Black hole ‘burps’ up star years after eating it

A supermassive black hole was observed belching up a star it gobbled up three years earlier — leaving astronomers puzzled by the delayed intergalactic indigestion.

“This caught us completely by surprise — no one has ever seen anything like this before,” Yvette Cendes, the lead author of a new study analyzing the unprecedented phenomenon, said.

In October 2018, astronomers witnessed a small star being ripped to shreds and swallowed when it wandered too close to a black hole in a galaxy located 665 million light years away from Earth, according to the study published last week in Astrophysical Journal.

The violent feast itself isn’t unusual, however, when the black hole started mysteriously regurgitating stellar matter in June 2021, scientists were left scratching their heads — because there was no evidence it had eaten another star, the study found.

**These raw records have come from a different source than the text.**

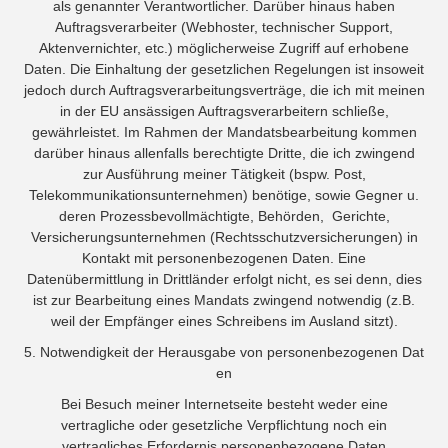
als genannter Verantwortlicher. Darüber hinaus haben
Auftragsverarbeiter (Webhoster, technischer Support,
Aktenvernichter, etc.) möglicherweise Zugriff auf erhobene
Daten. Die Einhaltung der gesetzlichen Regelungen ist insoweit
jedoch durch Auftragsverarbeitungsverträge, die ich mit meinen
in der EU ansässigen Auftragsverarbeitern schließe,
gewährleistet. Im Rahmen der Mandatsbearbeitung kommen
darüber hinaus allenfalls berechtigte Dritte, die ich zwingend
zur Ausführung meiner Tätigkeit (bspw. Post,
Telekommunikationsunternehmen) benötige, sowie Gegner u.
deren Prozessbevollmächtigte, Behörden, Gerichte,
Versicherungsunternehmen (Rechtsschutzversicherungen) in
Kontakt mit personenbezogenen Daten. Eine
Datenübermittlung in Drittländer erfolgt nicht, es sei denn, dies
ist zur Bearbeitung eines Mandats zwingend notwendig (z.B.
weil der Empfänger eines Schreibens im Ausland sitzt).
5. Notwendigkeit der Herausgabe von personenbezogenen Dat
en
Bei Besuch meiner Internetseite besteht weder eine
vertragliche oder gesetzliche Verpflichtung noch ein
vertragliches Erfordernis personenbezogene Daten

“It’s as if this black hole has started abruptly burping out a bunch of material from the star it ate years ago,” Cendes, a research associate at the Harvard-Smithsonian Center for Astrophysics, added.

The long delay in the spewing of celestial matter had never been seen before and perplexed scientists.

Black holes are extraterrestrial regions where gravitational pull has drawn matter into a small space with a force so strong that nothing can escape from them, including light.

They are usually formed by the collapsing remnants of large dying stars, and can consume anything that comes too close to them, NASA explains.

When a black hole devours a star, some of the celestial material that makes up the star occasionally gets flung out back into space, which astronomers liken to black holes being messy eaters, the Centre for Astrophysics explains. 

But this process — which Cendes equates to “burping” after a meal — usually happens immediately, not three years later, according to the study.

Researchers scrambled to study the startling discovery using telescopes on three continents and in space.

They found that the black hole, dubbed AT2018hyz, was ejecting material at half the speed of light — five times faster than normal.

However, they remained in the dark about why it took three years to “burp” up the star.

“This is the first time that we have witnessed such a long delay between the feeding and the outflow,” said Edo Berger, professor of astronomy at Harvard University and the CfA, and co-author of the new study.

“The next step is to explore whether this actually happens more regularly and we have simply not been looking at TDEs late enough in their evolution.”

The team hopes the study can help scientists better understand black holes’ feeding behavior.